Ia menegaskan, keberanian perempuan dalam mengungkapkan kekerasan yang dialami merupakan langkah penting untuk memutus rantai kekerasan dan membuka jalan bagi perlindungan serta pemulihan korban.

Hal itu disampaikan langsung olehnya dalam kegiatan Sosialisasi Pencegahan Kekerasan terhadap Perempuan dan Anak di Aula Sasana Abdi Praja Setda Banjarnegara, Senin (6/10/2025).

“Kami mengajak seluruh perempuan untuk tidak takut bersuara jika mengalami kekerasan. Suara perempuan sangat penting, agar kasus tidak terus tersembunyi. GOW Banjarnegara akan terus berupaya menjadi mitra masyarakat dalam pencegahan dan penanganan kasus kekerasan terhadap perempuan dan anak,” tegas Sri Rejeki.

Melalui sosialisasi ini, Sri Rejeki berharap dapat meningkatkan kesadaran, kepedulian, dan keberanian masyarakat dalam mencegah serta menangani kekerasan terhadap perempuan dan anak.

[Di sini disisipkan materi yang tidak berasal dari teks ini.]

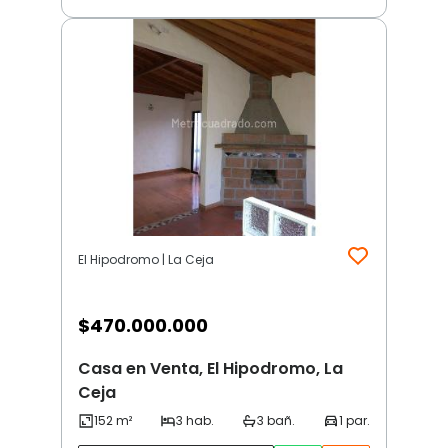
El Hipodromo | La Ceja
$
470.000.000
Casa en Venta, El Hipodromo, La
Ceja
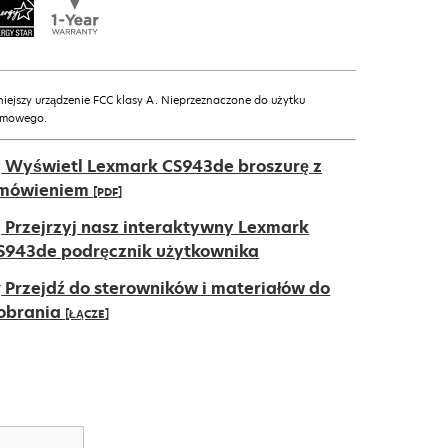
niejszy urządzenie FCC klasy A. Nieprzeznaczone do użytku
mowego.
Wyświetl Lexmark CS943de broszurę z
mówieniem
[PDF]
pens
Przejrzyj nasz interaktywny Lexmark
S943de podręcznik użytkownika
Przejdź do sterowników i materiałów do
ew
obrania
[ŁĄCZE]
ab
pens
ew
ab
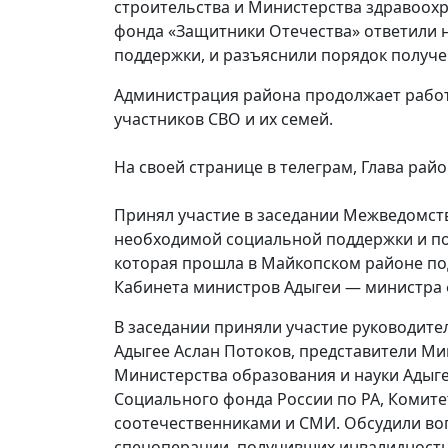
строительства и Министерства здравоохр
фонда «Защитники Отечества» ответили 
поддержки, и разъяснили порядок получ
Администрация района продолжает рабо
участников СВО и их семей.
На своей странице в телеграм, Глава ра
Принял участие в заседании Межведомст
необходимой социальной поддержки и по
которая прошла в Майкопском районе по
Кабинета министров Адыгеи — министра 
В заседании приняли участие руководите
Адыгее Аслан Потоков, представители Ми
Министерства образования и науки Адыг
Социального фонда России по РА, Комите
соотечественниками и СМИ. Обсудили во
спецоперации, получивших инвалидность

Program ini juga diharapkan dapat memperkuat peran komunitas sebagai sistem pendukung bagi korban agar tidak lagi terdiam menghadapi kekerasan

Kegiatan sosialisasi ini diikuti perwakilan anggota GOW se-Kabupaten Banjarnegara, dengan mengusung tema “Luka yang Tak Terlihat, Dampak Psikologis KDRT”. GOW juga menghadirkan narasumber dari Pengadilan Agama dan psikolog RSUD Banjarnegara.

Hakim Pengadilan Agama Kabupaten Banjarnegara, Dra. Hidayaturohman, M.H, mengungkapkan bahwa meningkatan permohonan dispensasi nikah menjadi salah satu pemicu maraknya KDRT.

“Banyak permohonan dispensasi nikah diajukan karena kehamilan di luar nikah. Pernah kami menangani kasus di mana kedua anak hanya lulusan SD. Kondisi seperti ini sangat rentan menimbulkan masalah rumah tangga, termasuk KDRT,” jelasnya.

Ia juga mengulas Undang-Undang Nomor 23 Tahun 2004 tentang Penghapusan Kekerasan Dalam Rumah Tangga (UU PKDRT), yang menjadi dasar hukum perlindungan korban dan pemulihan untuk menghapus kekerasan dalam keluarga.

Sementara itu, Psikolog RSUD Banjarnegara, Gones Saptowati, S.Psi., M.A., menyampaikan bahwa kasus KDRT di Indonesia mencapai 10.240 perkara per 4 September 2025. Namun jumlah ini diyakini hanya puncak gunung es.

“Angka itu hanya mencerminkan kasus yang dilaporkan. Jauh lebih banyak korban yang memilih diam,” ujarnya.

Lebih jauh, Gones menjelaskan bahwa pernikahan usia dini sering menjadi awal munculnya persoalan rumah tangga yang kompleks, mulai dari kekerasan fisik, tekanan ekonomi, gangguan kesehatan, hingga stunting pada anak.

Ia juga menegaskan bahwa KDRT tidak hanya berupa kekerasan fisik, tetapi mencakup kekerasan seksual, verbal, dan psikologis.

Korban KDRT umumnya mengalami gangguan stres pascatrauma atau Post-Traumatic Stress Disorder (PTSD) dan sangat membutuhkan dukungan lingkungan untuk bangkit.

“Bagi pelaku, penyelesaian bukan hanya hukuman, tetapi juga rehabilitasi dan konseling untuk memutus siklus kekerasan,” pungkas Gones.